This week's entry has been subdivided into seven parts, as it courses through nearly the past year of my life and leads up to this point. The events from this past year are having a direct effect on my pregnancy, and much history needs to be given so that my emotions and future entries can be better understood. Once I started writing this entry two days ago, I found that I had far more inside of me that needed to come out than I thought I did, and it turned out to be quite lengthy, hence the need for the "chapter" feel of this week 5 entry.
Kymberli

I am overjoyed that I am pregnant and that our last baby is on his or her way, but at the same time I am going through a difficult trial.
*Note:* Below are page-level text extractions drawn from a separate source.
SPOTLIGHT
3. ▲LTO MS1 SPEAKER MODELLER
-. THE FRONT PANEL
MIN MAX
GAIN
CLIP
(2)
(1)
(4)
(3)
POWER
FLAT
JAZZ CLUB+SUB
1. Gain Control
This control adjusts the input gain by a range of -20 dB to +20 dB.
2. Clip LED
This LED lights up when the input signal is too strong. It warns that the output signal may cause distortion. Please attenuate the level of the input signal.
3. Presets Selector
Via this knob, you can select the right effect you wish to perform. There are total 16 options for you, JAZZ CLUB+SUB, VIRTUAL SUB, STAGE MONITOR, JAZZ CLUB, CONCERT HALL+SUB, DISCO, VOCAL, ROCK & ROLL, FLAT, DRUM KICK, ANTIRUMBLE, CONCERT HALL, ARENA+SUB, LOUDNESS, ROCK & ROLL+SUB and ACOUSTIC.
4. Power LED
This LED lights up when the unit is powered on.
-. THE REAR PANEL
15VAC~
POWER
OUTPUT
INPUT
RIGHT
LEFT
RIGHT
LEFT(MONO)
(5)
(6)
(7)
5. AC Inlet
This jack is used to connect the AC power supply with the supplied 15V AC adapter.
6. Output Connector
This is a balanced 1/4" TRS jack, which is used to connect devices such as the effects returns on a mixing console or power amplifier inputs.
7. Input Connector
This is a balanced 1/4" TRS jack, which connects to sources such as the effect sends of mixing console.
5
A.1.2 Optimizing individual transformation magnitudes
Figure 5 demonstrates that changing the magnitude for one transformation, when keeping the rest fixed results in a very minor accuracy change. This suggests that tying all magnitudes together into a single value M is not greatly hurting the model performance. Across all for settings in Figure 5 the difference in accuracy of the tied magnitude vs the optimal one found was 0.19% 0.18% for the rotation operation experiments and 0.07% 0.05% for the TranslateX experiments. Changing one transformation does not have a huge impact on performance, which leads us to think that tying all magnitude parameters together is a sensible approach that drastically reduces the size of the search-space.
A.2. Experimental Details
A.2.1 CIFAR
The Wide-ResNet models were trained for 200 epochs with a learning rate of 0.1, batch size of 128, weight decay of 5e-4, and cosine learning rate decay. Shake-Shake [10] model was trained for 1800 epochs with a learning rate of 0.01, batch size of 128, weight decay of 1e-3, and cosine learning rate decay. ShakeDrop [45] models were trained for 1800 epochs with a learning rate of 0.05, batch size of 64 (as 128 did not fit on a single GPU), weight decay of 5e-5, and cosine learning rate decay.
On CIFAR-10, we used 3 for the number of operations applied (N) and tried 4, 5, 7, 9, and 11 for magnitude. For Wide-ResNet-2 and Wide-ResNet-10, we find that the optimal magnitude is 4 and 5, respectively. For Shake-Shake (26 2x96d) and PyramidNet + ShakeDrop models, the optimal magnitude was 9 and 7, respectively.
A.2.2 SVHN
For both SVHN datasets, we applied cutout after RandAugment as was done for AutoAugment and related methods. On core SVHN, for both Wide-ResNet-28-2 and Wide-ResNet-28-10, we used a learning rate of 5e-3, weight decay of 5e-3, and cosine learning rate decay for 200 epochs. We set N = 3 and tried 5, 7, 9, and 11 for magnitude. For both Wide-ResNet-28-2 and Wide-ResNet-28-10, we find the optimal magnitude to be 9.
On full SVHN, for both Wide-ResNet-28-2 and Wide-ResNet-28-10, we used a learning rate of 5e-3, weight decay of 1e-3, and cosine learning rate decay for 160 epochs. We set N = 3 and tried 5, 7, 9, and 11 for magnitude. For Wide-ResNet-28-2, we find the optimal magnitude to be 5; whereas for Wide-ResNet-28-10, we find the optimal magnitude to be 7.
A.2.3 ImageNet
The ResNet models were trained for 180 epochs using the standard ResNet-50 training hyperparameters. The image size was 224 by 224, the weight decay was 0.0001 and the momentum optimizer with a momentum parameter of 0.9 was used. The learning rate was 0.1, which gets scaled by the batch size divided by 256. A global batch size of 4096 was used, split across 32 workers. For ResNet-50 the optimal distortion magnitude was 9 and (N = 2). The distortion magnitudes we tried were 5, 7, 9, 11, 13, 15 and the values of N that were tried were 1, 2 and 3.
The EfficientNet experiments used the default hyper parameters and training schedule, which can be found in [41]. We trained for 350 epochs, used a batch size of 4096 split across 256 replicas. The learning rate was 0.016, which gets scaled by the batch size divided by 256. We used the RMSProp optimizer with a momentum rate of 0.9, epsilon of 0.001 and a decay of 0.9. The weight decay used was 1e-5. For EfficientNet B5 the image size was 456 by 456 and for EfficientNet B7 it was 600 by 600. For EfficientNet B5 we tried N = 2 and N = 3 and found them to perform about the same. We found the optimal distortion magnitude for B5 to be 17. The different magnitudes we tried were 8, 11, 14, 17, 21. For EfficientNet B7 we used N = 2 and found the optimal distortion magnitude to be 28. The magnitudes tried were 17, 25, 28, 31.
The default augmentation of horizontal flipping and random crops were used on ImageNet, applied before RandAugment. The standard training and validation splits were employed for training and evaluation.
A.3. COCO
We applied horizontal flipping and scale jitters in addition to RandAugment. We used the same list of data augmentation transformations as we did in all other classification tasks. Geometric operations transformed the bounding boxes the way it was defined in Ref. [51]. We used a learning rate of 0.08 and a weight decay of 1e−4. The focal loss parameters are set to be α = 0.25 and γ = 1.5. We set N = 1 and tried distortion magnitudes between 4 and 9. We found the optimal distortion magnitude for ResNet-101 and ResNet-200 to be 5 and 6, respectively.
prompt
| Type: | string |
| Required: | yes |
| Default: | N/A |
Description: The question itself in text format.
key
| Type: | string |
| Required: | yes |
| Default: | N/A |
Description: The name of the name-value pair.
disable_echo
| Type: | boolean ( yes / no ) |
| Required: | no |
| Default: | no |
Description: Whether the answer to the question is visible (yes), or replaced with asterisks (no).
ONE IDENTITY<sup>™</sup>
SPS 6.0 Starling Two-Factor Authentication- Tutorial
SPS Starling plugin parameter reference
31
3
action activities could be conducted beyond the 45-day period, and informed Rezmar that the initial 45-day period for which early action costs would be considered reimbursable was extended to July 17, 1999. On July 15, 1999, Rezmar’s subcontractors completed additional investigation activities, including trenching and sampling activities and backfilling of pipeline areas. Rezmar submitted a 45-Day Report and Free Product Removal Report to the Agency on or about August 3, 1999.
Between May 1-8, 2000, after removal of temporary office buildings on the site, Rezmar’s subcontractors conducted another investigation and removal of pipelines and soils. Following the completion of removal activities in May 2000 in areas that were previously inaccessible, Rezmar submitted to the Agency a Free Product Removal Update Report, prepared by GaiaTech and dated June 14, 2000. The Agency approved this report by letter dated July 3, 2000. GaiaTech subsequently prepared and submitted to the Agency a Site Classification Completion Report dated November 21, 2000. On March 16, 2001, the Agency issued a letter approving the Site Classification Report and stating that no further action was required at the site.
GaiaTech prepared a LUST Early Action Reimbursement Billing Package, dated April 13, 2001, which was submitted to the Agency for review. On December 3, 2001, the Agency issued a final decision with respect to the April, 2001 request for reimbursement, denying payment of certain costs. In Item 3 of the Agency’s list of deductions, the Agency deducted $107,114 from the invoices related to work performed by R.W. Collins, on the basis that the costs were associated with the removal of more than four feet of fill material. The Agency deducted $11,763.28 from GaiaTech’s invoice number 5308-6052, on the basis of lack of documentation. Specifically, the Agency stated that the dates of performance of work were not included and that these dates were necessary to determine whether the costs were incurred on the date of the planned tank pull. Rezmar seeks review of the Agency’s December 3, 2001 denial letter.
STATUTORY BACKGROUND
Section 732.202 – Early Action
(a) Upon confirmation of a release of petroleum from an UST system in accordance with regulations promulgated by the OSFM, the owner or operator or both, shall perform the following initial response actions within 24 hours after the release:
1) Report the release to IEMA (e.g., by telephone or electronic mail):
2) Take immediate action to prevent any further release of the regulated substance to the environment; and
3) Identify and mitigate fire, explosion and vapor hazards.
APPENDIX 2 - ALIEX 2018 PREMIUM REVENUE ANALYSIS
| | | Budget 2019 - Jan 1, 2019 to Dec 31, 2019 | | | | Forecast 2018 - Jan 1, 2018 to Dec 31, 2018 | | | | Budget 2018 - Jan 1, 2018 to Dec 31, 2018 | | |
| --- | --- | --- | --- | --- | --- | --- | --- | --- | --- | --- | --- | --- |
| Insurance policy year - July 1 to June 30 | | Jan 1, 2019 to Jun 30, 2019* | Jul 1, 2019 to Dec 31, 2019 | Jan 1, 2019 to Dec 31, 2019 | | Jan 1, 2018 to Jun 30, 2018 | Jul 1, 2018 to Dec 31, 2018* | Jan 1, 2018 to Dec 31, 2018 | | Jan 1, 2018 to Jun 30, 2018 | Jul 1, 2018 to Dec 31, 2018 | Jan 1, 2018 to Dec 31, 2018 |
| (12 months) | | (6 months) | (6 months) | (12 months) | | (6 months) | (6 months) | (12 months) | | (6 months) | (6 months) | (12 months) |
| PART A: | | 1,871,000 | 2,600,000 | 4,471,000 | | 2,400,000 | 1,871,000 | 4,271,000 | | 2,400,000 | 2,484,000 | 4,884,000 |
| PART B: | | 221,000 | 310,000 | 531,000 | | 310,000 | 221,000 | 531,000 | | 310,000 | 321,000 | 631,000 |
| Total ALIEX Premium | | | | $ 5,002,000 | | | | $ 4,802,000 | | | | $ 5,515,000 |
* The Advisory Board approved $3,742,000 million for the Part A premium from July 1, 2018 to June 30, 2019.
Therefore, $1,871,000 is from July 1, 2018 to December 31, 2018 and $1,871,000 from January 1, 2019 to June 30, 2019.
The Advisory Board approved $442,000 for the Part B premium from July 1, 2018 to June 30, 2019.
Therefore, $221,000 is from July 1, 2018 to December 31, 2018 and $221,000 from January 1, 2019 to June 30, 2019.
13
It is hard for me to be ecstatically happy about the pregnancy the way I want to be when I know that somewhere, there is a very dear friend struggling with the fact that I am, indeed, expecting a baby. I am carrying an immense weight of guilt, and at this point it's almost overwhelming to deal with. I feel like I'm treading on a delicate precipice between a friendship being ultimately strengthened through this difficult time and losing that friendship altogether.

Sarah and I are more than just friends, and I have to maintain my hold on that to believe that we can overcome this; just six months ago, I almost got pregnant with her baby. It sounds bizarre, doesn't it?



The fact of the matter is that I was her gestational surrogate, and for six months I dedicated my life to trying to help her and her husband, Paul, bring a baby of their own into this world.

The bond that we share is ineffable; I'm not sure that I can't even come near fully describing the depths of the bond that we share.

Now here I am, happily pregnant with my own baby, but still wishing that I was pregnant with hers, and though I know that somewhere inside she's happy for me, I know that she also is wishing that I was pregnant with her baby, and the thought is tearing both of us up inside.